Speaking of Speakers Part 3

There are many different types of speaker cabinet designs.

Line Arrays

Line Arrays have enjoyed a recent resurgence as the modern 'must have' speaker system. However their roots go back to the days when Town Halls all around the world had old style column speakers hanging in the corners. There is a saying in the sound industry that if you have to ask if you need a Line Array, you don't need a Line Array.

Line Arrays are particularly good at a narrow set of functions which limits their practical use to covering very long distances and covering wide areas. This makes them particularly useful for large outdoor concerts, but not brilliant in other scenarios. Line Arrays are relatively complex to setup and require a minimum of 4 to 6 individual cabinets joined together to work properly. They are also only practical when flown from the roof or a dedicated tower.

There has been a recent increase in small Line Arrays marketed at musicians and bands to take advantage of the buzz around the term. I don't recommended that you purchase a Line Array that you can buy in a music shop.

Passive Mid / High Speakers

These speakers are the most commonly used in the industry for small events.
They consist of one or two Mid Range speakers and a Horn speaker combined in a single speaker cabinet. They can produce almost the entire frequency range apart from the lowest sub bass frequencies. For extra bass they are stacked on top of additional Sub Woofers. There are two modes of operation, Bi-Amp and Passive Crossover.
In Bi-Amp mode, a separate amplifier drives the Horn Speaker from the amplifier that drives the Mid Range speakers.
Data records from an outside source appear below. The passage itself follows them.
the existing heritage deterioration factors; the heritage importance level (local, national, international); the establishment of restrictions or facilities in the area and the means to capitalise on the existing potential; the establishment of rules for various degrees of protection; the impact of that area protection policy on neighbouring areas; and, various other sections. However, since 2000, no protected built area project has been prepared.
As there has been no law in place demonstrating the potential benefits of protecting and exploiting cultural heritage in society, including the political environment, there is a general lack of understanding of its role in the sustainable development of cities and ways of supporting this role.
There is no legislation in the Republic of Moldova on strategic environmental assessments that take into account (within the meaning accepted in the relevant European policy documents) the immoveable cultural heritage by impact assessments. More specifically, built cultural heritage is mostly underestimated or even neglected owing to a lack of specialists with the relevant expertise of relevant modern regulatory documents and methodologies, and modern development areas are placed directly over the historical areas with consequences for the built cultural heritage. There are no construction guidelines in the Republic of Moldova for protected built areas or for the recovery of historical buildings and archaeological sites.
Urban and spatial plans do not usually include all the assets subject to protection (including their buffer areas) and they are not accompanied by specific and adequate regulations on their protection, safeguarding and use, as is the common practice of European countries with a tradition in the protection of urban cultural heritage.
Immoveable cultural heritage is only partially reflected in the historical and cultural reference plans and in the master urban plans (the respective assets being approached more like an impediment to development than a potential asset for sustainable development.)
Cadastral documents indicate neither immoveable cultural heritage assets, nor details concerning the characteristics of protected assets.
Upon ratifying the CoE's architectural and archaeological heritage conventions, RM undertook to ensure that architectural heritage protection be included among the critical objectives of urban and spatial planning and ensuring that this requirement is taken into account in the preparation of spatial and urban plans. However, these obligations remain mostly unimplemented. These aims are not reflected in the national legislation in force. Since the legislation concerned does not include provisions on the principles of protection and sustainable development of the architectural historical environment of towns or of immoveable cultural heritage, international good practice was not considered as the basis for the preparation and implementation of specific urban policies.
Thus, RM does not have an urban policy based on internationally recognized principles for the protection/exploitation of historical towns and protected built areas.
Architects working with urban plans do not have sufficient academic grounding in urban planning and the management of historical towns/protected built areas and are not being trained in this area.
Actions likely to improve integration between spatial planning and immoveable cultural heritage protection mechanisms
In Passive Crossover mode, a special device allows the entire cabinet to be powered by a single amplifier by splitting the frequencies and directing them to the right speaker.

Passive Crossovers are less than ideal but are low cost. Bi-Amping a speaker ensures that if a large amount of power is required for a split second to drive the Mid Range speakers, that it does not affect the power going to the Horn Speakers. This generally means Bi-Amped speakers are louder and clearer.